# RECORDED DATA:
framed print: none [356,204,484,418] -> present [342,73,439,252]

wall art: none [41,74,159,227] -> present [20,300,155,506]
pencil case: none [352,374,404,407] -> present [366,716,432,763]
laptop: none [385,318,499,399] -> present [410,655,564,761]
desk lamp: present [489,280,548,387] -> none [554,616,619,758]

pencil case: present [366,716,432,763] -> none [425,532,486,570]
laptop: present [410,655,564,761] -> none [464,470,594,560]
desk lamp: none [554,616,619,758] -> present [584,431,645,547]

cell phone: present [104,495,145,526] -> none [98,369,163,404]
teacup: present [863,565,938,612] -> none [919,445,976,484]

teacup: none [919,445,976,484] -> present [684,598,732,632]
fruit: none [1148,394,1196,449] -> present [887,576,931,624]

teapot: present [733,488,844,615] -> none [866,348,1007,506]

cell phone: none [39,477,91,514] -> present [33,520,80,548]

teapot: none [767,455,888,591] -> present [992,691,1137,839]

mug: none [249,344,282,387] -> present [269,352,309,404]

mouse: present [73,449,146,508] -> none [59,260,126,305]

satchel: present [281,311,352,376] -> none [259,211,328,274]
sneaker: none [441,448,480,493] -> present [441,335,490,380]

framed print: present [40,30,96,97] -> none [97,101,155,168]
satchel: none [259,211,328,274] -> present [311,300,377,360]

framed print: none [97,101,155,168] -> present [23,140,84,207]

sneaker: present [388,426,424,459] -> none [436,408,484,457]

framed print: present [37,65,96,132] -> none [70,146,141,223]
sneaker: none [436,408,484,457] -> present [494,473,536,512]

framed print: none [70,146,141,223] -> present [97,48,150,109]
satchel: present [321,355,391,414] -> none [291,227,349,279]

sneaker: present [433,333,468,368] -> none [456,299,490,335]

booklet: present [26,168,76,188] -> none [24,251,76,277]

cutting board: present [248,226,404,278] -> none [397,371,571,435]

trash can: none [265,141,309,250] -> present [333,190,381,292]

# PROBLEM DETAILS:
Each line from the top of the data, up to and including the line that contains "cell phone: none", should be set down exactly.

# FINAL ANSWER:
framed print: none [356,204,484,418] -> present [342,73,439,252]

wall art: none [41,74,159,227] -> present [20,300,155,506]
pencil case: none [352,374,404,407] -> present [366,716,432,763]
laptop: none [385,318,499,399] -> present [410,655,564,761]
desk lamp: present [489,280,548,387] -> none [554,616,619,758]

pencil case: present [366,716,432,763] -> none [425,532,486,570]
laptop: present [410,655,564,761] -> none [464,470,594,560]
desk lamp: none [554,616,619,758] -> present [584,431,645,547]

cell phone: present [104,495,145,526] -> none [98,369,163,404]
teacup: present [863,565,938,612] -> none [919,445,976,484]

teacup: none [919,445,976,484] -> present [684,598,732,632]
fruit: none [1148,394,1196,449] -> present [887,576,931,624]

teapot: present [733,488,844,615] -> none [866,348,1007,506]

cell phone: none [39,477,91,514] -> present [33,520,80,548]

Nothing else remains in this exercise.